[ExI] Atlas Shrugged

Dan TheBookMan danust2012 at gmail.com
Sat Apr 30 04:56:10 UTC 2022


On Apr 29, 2022, at 7:17 PM, spike jones via extropy-chat <extropy-chat at lists.extropy.org> wrote:
> …> On Behalf Of Rafal Smigrodzki via extropy-chat
> Subject: Re: [ExI] Atlas Shrugged
>  
> On Fri, Apr 29, 2022 at 10:14 AM William Flynn Wallace <foozler83 at gmail.com> wrote:
>  
> >…  Has any country practiced true Marxism?    bill w
>  
> No.  True Marxism is impossible.  Reasoning: Marxism has been attempted multiple times, at the cost of untold suffering and loss of life.  It has failed every time.  The Marxists can be counted on to tell us the reason it failed was that it was not true Marxism, for Marxists refuse to accept that the notion is fundamentally flawed.  Conclusion: true Marxism is impossible.
>  
> I have a variation on it however, which I think is possible.  It isn’t true Marxism but I think of it as the libertarian version of Marxism.  It doesn’t even need a Czar or dictator or central government or compulsion of any kind.  It works like this:  To each according to his need, from each according to his ability, up to each to decide which is which.

I think a big problem here is Marx was vague about much.
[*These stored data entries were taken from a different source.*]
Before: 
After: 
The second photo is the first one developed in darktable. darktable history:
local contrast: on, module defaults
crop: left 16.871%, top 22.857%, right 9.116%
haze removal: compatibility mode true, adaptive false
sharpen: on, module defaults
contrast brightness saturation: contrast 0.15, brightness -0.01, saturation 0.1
He did have a theory of historical development and some ideas on how to bring about a better society, but the latter was vague and filled with some bad ideas that are still vague, such as the need for a dictatorship of the proletariat. I reckon you’re focusing on the latter, and it’s fairly authoritarian. I’m not scholar of Marxism or its variations, and I certainly wouldn’t explain the failures of Marx-inspired states to deliver the goods.

Sometimes, yes, it seems more like using the ideas just to justify why the people in charge get to run things and hand out the goodies, but it seems like many attempts were sincere. But Marx didn’t have any detailed plan of how to transition to his ideal society or how his ideal society would work — just rather airy stuff. Thus when the bolsheviks took over, it wasn’t like they had a playbook to operate from. In fact, the early implementation of central planning was like what Marx called deprecatingly ‘barracks communism.’

Also, Marxism as it evolved and continues to evolve as a critical and revolutionary philosophy kind of has at its core a notion that the ideas should change to suit the times. This, of course, makes a moving target if you’re trying to understand just what it’s supposed to get at. I mean if it’s liberation from oppression, that’s fine and as the means of oppression and library in charge, one would not want — as someone who is in favor of liberation — to lock oneself into a paradigm that no longer fits. But that’s also an invitation to an intellectual muddle where one can’t be sure what’s going on and would be revolutionaries can hide behind that to explain away their failures or just about anything they do.

By the way, I would distinguish between Marxism and communism. This doesn’t mean communism as such is workable.

Also, I personally would more want to see a society based on Nozick’s slogan: from each as they choose, to each as they are chosen.